How this would be paid?  A new tax.....called the 'wealth tax'.  After looking at it....it'd likely only affect billionaires in the US....aiming at the top one-tenth of one-percent of folks. 

The problems with this idea?  I admit....it is a noble idea, and would appeal to low-wage people in a big way.  But lets be honest to ourselves in analyzing this.

First, this fundamental right for housing doesn't exist.  If you deem that it does exist, then why doesn't a fundamental right for affordable, safe, and nice cars exist?  Or how about a fundamental right to cheap and well-packaged cable TV?  Or how about a fundamental right for reasonably priced groceries?  Some druggies would say that meth ought to be a fundamental right, and it should be priced cheaper. 

Second, state by state, the landscape differs on low-wage people and their housing issues.  If you live in a highly urbanized area like Dallas or Portland, it's likely that you'd have these 'Bernie-units' built.  If you lived in Pulaski, Tennessee?  You probably don't have a need for the units.  So this would be a urban plan for the most part, and miss around 70-percent of the rest of the nation.

Third, if you built all of these, and within five years....then you had drug or crime elements in these Bernie-neighborhoods, so they were unsafe.....would you dump them and go build more elsewhere?  It's not really explained how you would make them 'safe'. 

Fourth, would some cities put up a fight and demand certain characteristics of the Bernie-housing, inflating the price by 30-to-50 percent?  This might be a federal program pushed 'downward', but one could see states and counties making rules which push the unit price upward in the end.

Fifth, on this wealth tax.....what if Congress 'accidentally' created little ripple-credits which brought some billionaires chances to save $20 million here and there, and suddenly it wasn't the ultra-wealthy paying for this, but the secondary group which weren't originally affected?  How would they react, and would they go to Congress and arrange tax rules to be altered for them as well?  It's been done in the past.....so there's no reason to think it wouldn't be done now.

Sixth....why the round number cited by Bernie in the speech of $2.5 trillion total?  It would be curious how he arrived at the numbers, and if it relates to something. 

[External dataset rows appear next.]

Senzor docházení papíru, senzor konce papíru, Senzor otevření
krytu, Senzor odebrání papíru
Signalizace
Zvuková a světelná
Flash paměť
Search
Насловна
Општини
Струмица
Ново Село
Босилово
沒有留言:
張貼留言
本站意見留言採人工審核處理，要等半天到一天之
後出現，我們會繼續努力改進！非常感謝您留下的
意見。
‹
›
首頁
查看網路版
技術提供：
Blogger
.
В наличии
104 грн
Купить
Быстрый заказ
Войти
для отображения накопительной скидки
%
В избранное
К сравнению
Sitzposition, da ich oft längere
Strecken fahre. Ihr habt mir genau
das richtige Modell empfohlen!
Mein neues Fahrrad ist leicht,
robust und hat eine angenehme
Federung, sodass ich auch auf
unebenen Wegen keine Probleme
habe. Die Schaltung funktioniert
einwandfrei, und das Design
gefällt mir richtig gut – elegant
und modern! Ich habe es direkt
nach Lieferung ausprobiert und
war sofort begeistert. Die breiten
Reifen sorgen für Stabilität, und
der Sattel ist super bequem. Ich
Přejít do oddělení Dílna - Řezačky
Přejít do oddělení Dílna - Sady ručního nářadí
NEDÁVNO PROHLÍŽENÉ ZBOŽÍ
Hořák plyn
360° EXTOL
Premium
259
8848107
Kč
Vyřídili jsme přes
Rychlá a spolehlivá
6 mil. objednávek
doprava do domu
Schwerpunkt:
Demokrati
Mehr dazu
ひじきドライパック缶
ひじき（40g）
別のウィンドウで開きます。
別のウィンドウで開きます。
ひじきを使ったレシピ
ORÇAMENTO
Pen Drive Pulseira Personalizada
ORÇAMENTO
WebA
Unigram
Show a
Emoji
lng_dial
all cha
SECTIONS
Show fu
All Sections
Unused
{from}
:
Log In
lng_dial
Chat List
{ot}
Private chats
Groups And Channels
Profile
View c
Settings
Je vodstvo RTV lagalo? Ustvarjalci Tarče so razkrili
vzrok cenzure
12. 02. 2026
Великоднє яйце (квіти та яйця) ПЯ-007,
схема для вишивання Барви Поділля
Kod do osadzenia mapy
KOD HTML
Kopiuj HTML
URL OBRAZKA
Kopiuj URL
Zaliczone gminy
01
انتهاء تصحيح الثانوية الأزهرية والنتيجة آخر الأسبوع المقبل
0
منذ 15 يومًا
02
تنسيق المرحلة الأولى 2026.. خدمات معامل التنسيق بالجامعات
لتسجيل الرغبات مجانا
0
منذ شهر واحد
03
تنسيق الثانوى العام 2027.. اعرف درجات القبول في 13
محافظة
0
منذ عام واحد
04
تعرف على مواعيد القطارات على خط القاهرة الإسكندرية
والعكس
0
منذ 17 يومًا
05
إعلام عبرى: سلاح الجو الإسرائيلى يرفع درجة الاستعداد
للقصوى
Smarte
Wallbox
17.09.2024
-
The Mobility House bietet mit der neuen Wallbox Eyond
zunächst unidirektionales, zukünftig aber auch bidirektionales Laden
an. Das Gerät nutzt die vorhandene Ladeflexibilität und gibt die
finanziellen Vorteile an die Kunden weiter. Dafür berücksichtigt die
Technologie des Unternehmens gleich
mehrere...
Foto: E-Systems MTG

Seventh and final....if you lived in Omaha, Nebraska and word came out that forty acres next to your house was going to be a Bernie-neighborhood.....would your attitude be positive or negative?  Would you assume it was a potential slum-neighborhood? 

I could see something like this working on a much smaller scale, and relating more to tax credits for low-income earners.  It does bother me that some people are designing their lives that at age eighteen....they are flipping burgers and making minimum wage.....while at age thirty, they are still in the burger flipping business, and around age forty-eight, they are still flipping burgers.  This attitude now is something that didn't exist in the 1960s and 1970s.....that you could be minimum wage for your entire life, and never progress beyond that point. 

Maybe Bernie ought to be packaging up one year of free community college, and jump-start people to improve their lives and avoid the low-income route for the bulk of their lives.